Source extract below:

The division of ConR / L and LabR / L is losing its relevance because it are dwingling groups, they are changing loyalties, and their 2016 votes are becoming history while there are new issues. Yet, the 2016 referendum question was flawed, and it is relevant to see how sizeable parts of the UK electorate deal with the logical conundrum that they took part in.

The 17.3% of the votes with Remain sandwiched can be found in the subdivisions in similar proportions.
28.6% of ConR voters and 55.2% of LabR voters are united on the preference R > S > T > N. Presumably this was also the case in 2016, or there must be factors that increased or reduced consistency or confusion.
30.8% of ConL and 22.4% of LabL are united on the preference N > T > S > R. Presumably this was also the case in 2016, or there must be factors that increased or reduced consistency or confusion.
One might expect that ConR / L and LabR / L voters of 2016 would have the benefit of a party preference and thus show more consistency, yet the distribution of views is quite as much, and the sandwich with multiple peaks is quite present.
The 2016 Conservative Remainers are loyal for 45.2% to the old point of view, but still vote for a Conservative party that is set on Leave. Part will be the misplaced loyalty for the flawed referendum. Alternatively, they voted for a minority in this party that still tries to bring balance ? (A good poll requires a focus group.) (And there is more in the world than just Brexit.)
The 2016 Labour Remainers are 76.1% loyal to the old point of view. Yet Labour leader Corbyn also prefers a Brexit. It might be the pecularities of the British system of District Representation (DR) that caused these voters not to switch to LibDem. (But the LibDem also have a liberal policy that many voters for Labour dislike. The system of DR doesn’t favour the entry of new political competitors.)
The 2016 Leavers have a high loyalty to the old view, ConL 88.2% and LabL 73.3%. Yet this doesn’t diminish the diversity of opinion about how to Leave.

Conclusions

The ranking matrix is a fine way to summarize results, yet the preference ordering are more accurate on the underlying and relevant orders. The ranking matrix is merely a matter of presentation by the statistical reporter. A person in a poll who can answer on a ranking matrix in fact gives the personal preference ordering. The statistician can compound these data while not losing information on the permutations. From the permutations it is always possible to create a ranking matrix, yet the reverse requires estimation techniques which generate needless uncertainty.

End of Source extract.
Entries shown below:

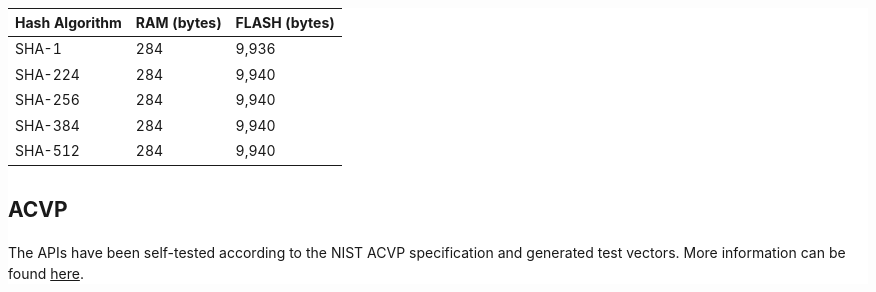 |Hash Algorithm|RAM (bytes)|FLASH (bytes)|
|----|----|----|
|SHA-1|284|9,936|
|SHA-224|284|9,940|
|SHA-256|284|9,940|
|SHA-384|284|9,940|
|SHA-512|284|9,940|

## ACVP
The APIs have been self-tested according to the NIST ACVP specification and generated test vectors. More information can be found [here](https://pages.nist.gov/ACVP/).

End of Entries shown.

• **Exercise set**:
1 > From the passage on Brexit polling, list each group of 2016 voters whose loyalty to its old point of view is given as a percentage, along with that percentage.
2 > Carry on the passage on Brexit polling and preference orderings, beginning right after its last sentence.
The records have no connection to the text.

• **Exercise responses**:
1 >
2016 Conservative Remainers (ConR): 45.2%
2016 Labour Remainers (LabR): 76.1%
2016 Conservative Leavers (ConL): 88.2%
2016 Labour Leavers (LabL): 73.3%

2 >
Asking for voter preference orderings in a poll is a useful exercise. It is not intended to propose this for general elections. For general elections it suffices that voters exercise a single vote for a party of choice. The condition however is Proportional Representation, otherwise there are serious distortions, see the earlier discussion on this weblog.
The information on the rankings and implied preference orderings suggest a rather large state of confusion in the electorate of Great Britain. The notion of single-peakedness appears to be quite useful in highlighting the issue of the preference order. Perhaps we cannot quite call this “confusion” since voters might have their own logic to order the four options. Until there is more clarity on what strikes one as illogical, the term “confusion” seems apt though.
It must be greatly appreciated that YouGov and Anthony Wells made these data available, since they provide a key insight in the state of opinion in Great Britain close to the general election of June 8 2017.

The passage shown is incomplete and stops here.